Remember the thrill of waiting for test results at school? Whether you were a complete geek and had the excited nerves of a sure-thing A, or a meh-student nervous to see just how much explaining you had to do – there is nothing quite like the anticipation of results.
For thrill-seeking digital marketers and UX designers, the advent of A/B testing is the holy grail of results anticipation. When you combine A/B testing with conversions that equal dollars, your tests become gambles, and there is nothing quite like a win. But if you’re just starting out, how do you know where to start, and what to bet on?
These 12 lessons have been learnt the hard (and not so hard) way from some pretty savvy and creative digital gurus, and will give you the insight you need to roll the A/B dice in a way that will work for your business.
1. Use an above the fold sign up form
For most consumers the first port of call on a businesses website is the home page. For online planning software company – Tom’s Planner – the home page was where they felt their conversions were suffering.
They used an A/B test with the original home page featuring an opt in Sign Up CTA button, vs a homepage with the button PLUS a sign up form above the fold. The results? The variation with the short field form generated 43.85% more conversions.
2. Remove promo code boxes
An ecommerce site featured a promocode box on it’s checkout page. Naturally customers reaching the checkout saw the box and left the page to huntdown promotional codes, never to return to complete the transaction.
Using an A/B test with a variation removing the box, the site managed to increase their revenue by 24.7% throughout the testing period.
3. Use specific CTA buttons
As mass digital consumers most of us have become immune to the temptation of a ‘download’ button. For one online group testing a standard ‘download now’ button against a more specific CTA ‘price guide’, the results were phenomenal.

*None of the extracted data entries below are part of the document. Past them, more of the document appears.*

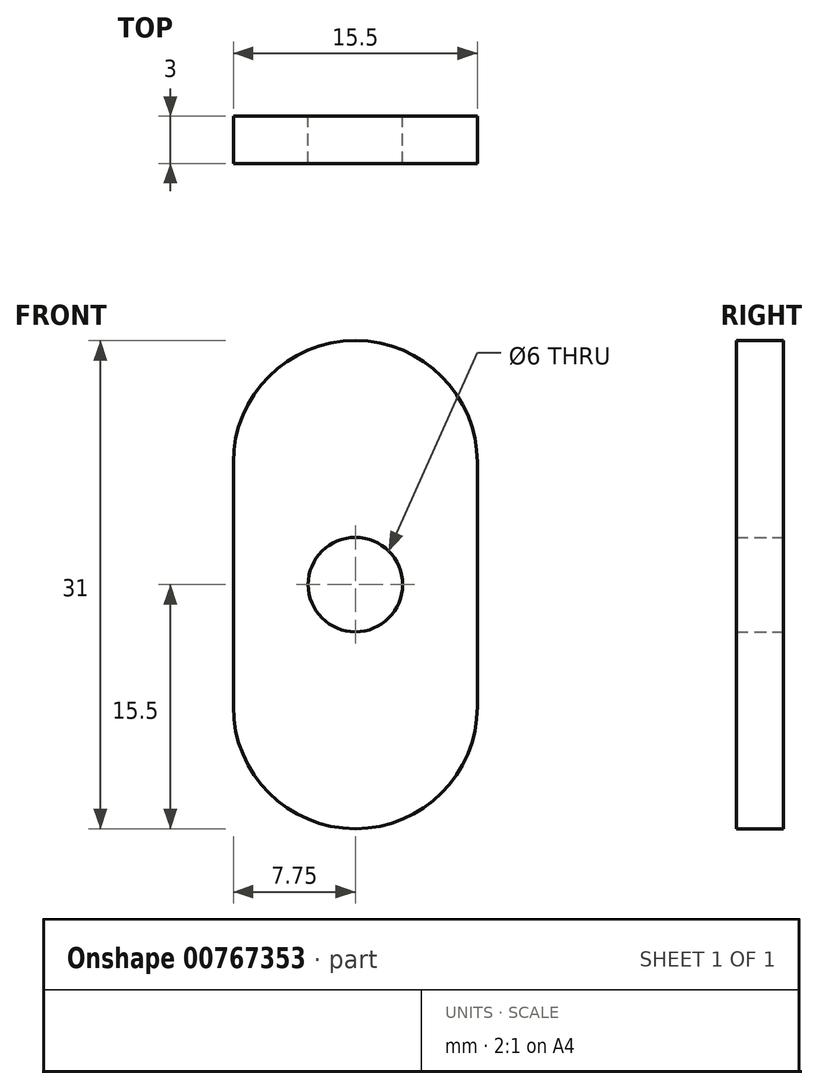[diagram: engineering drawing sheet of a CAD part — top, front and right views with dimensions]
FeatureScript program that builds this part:
annotation { "Feature Type Name" : "Feature", "Feature Type Description" : "" }
export const myFeature = defineFeature(function(context is Context, id is Id, definition is map)
    precondition{}
    {
        {
            var Q0;
            Q0=qCreatedBy(makeId("Front.planeOp"),FACE);
            var sketch = newSketch(context, id + "F0", { "sketchPlane" : qUnion([Q0])});
            skLineSegment(sketch, "E0.left", {"start": v(-7.75, 7.75) * mm, "end": v(-7.75, -7.75) * mm});
            skLineSegment(sketch, "E0.right", {"start": v(7.75, 7.75) * mm, "end": v(7.75, -7.75) * mm});
            skPoint(sketch, "E0.middle", {"position": v(0, 0) * mm});
            skArc(sketch, "E1", {"start": v(7.75, 7.75) * mm, "mid": v(0, 15.5) * mm, "end": v(-7.75, 7.75) * mm});
            skArc(sketch, "E2", {"start": v(-7.75, -7.75) * mm, "mid": v(0, -15.5) * mm, "end": v(7.75, -7.75) * mm});
            skCircle(sketch, "E3", {"center": v(0, 0) * mm, "radius": 3 * mm});
            skSolve(sketch);
        }
        {
            var Q0;
            Q0 = qSketchRegion(id + "F0", true);
            extrude(context, id + "F1", {"entities" : qUnion([Q0]), "depth" : 3 * mm, "offsetDistance" : 25 * mm});
        }
    });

The variation CTA text with ‘Price Guide’ generated 629.9% more clickthrough’s than the download CTA text. So ditch the download for some more creative CTA testing.
4. Don’t be scared of long form
If you’re one for minimalism and firmly believe less is more, we’ve got some news for you. While each business and market will vary, keeping your webpages (and in particular home page) free from copy clutter isn’t always the best solution.
PayPanther – an online accounting and payment platform – tested their landing pages with a short vs long form A/B Test on their signup page. The longform page included FAQ’s and testimonials and generated a whopping 372.62% increase in signups.
The moral of this lesson is to test test test – giants including Facebook, LinkedIn and Quora still use short form so it’s clearly not a one shoe fits all, but give it a shot!
5. Heading & Subhead copy
If you have a chat to any copywriter about the nuances of tagline and straplines and you’re sure to set off a rant. But with good reason. The copy on your homepage is the first impression your audience gets of your business character – it contains tone and style and can make or break.
For this test you’ll likely need to commit to a longer, multi-variation test to really get a good feel for the words that work. For VenueSphere, an online platform that matches customers with the perfect venue, a change in subheading increased revenue by 69%.
6. Adjust your product image sizing
It seems almost too simple, but sometimes bigger does mean better. While images increasing sales should not be news to anyone, the size of the images used might be.
Online retailer Mall.cz found that increasing the size of their existing product images increased their sales by 9%. The number itself might not seem impressive, but 9% of a high traffic site can be a huge sum of money.
7. Surrender to the ‘free’ gimmick
We use gimmick literally. Marketers know it’s know a ploy, consumers know it’s a ploy, but none of us can resist the little lightbulb that goes on when we see the word ‘free’ next to a CTA or offer.
Online crew Soocial ran a test where they added an A/B variation with a sign up button followed by ‘It’s free!’. The results? A 20% increase in conversions. Not bad. Just be smart and don’t get too scammy with your testing in other areas of digital – for example adding ‘Free’ to an email subject line might do you more harm than good!
Your site is literally your domain to test, and while these are some great lessons, they aren’t going to apply to everyone. Do your homework and map out some areas you want to test – and remember not to test multiple design elements at the same time – control is your number 1 friend when it comes to the A/B thrill game!